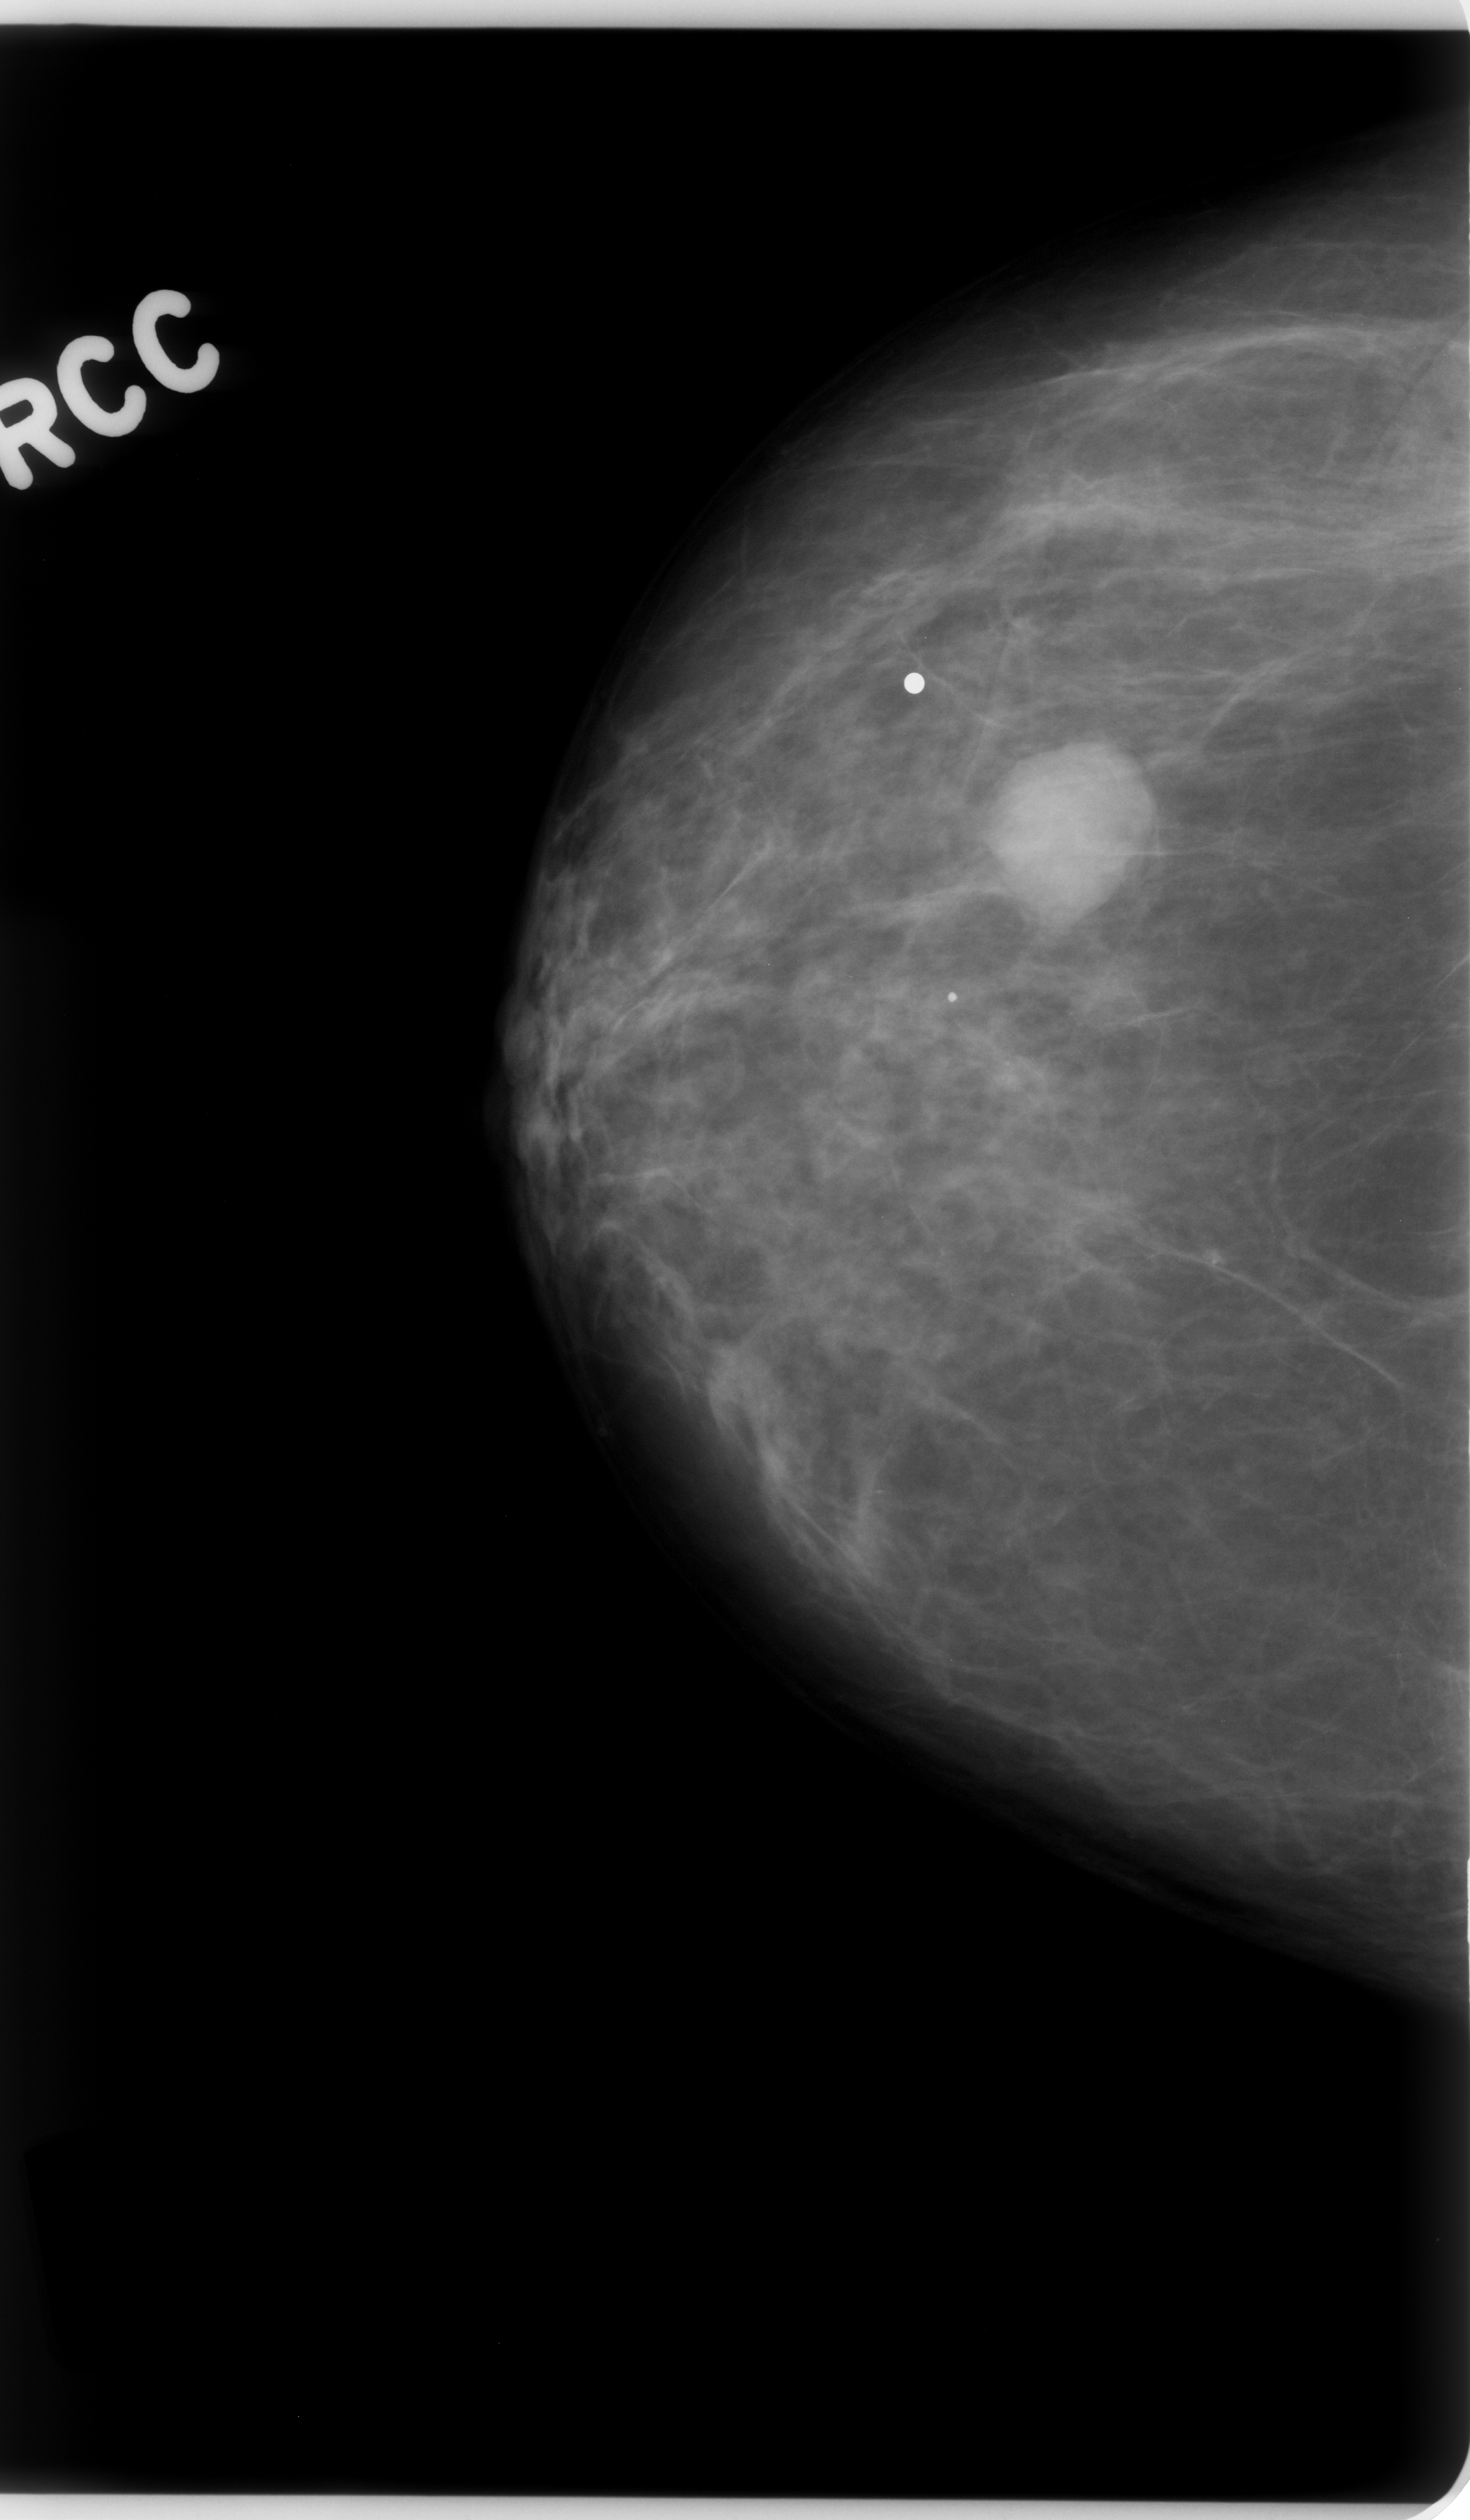
Digitized screen-film mammogram, right breast, craniocaudal (CC) view, breast composition: scattered fibroglandular densities (BI-RADS density category 2 of 4).
- Marked abnormality: mass, shape round, margins circumscribed; BI-RADS assessment category 4; subtlety rating 5 on a 1 (subtle) to 5 (obvious) scale; pathology (as recorded): benign.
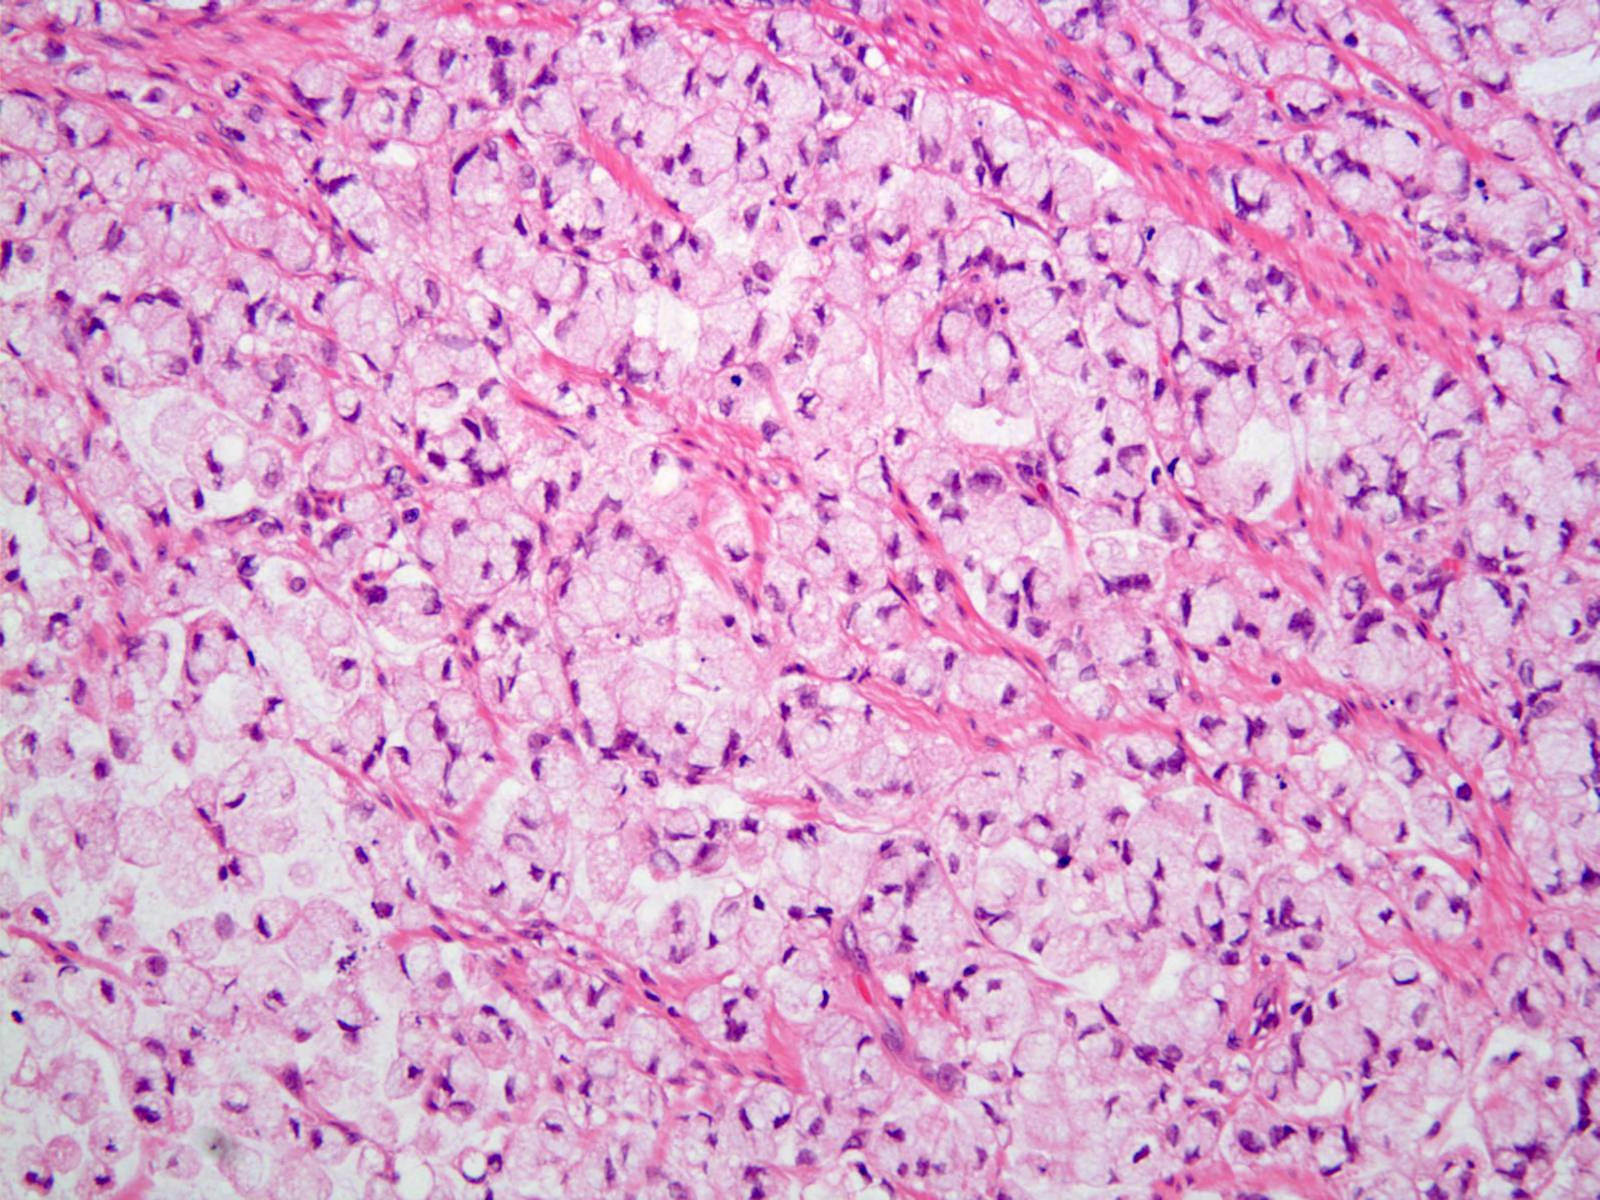
Hematoxylin and eosin (H&E) stained image of one small field of the section — covering about 0.8 x 0.6 mm, formalin-fixed paraffin-embedded (FFPE) diagnostic section, stomach, primary tumour sample. Patient: male, age at initial diagnosis 43 years. Histologic grade: G3 (poorly differentiated).
* AJCC pathologic stage: II (6th edition)
* histologic diagnosis: Adenocarcinoma, NOS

^^^^

Without the pictures, write out every line above exactly as it appears.

Digitized screen-film mammogram, right breast, craniocaudal (CC) view, breast composition: scattered fibroglandular densities (BI-RADS density category 2 of 4).
- Marked abnormality: mass, shape round, margins circumscribed; BI-RADS assessment category 4; subtlety rating 5 on a 1 (subtle) to 5 (obvious) scale; pathology (as recorded): benign.
Hematoxylin and eosin (H&E) stained image of one small field of the section — covering about 0.8 x 0.6 mm, formalin-fixed paraffin-embedded (FFPE) diagnostic section, stomach, primary tumour sample. Patient: male, age at initial diagnosis 43 years. Histologic grade: G3 (poorly differentiated).
* AJCC pathologic stage: II (6th edition)
* histologic diagnosis: Adenocarcinoma, NOS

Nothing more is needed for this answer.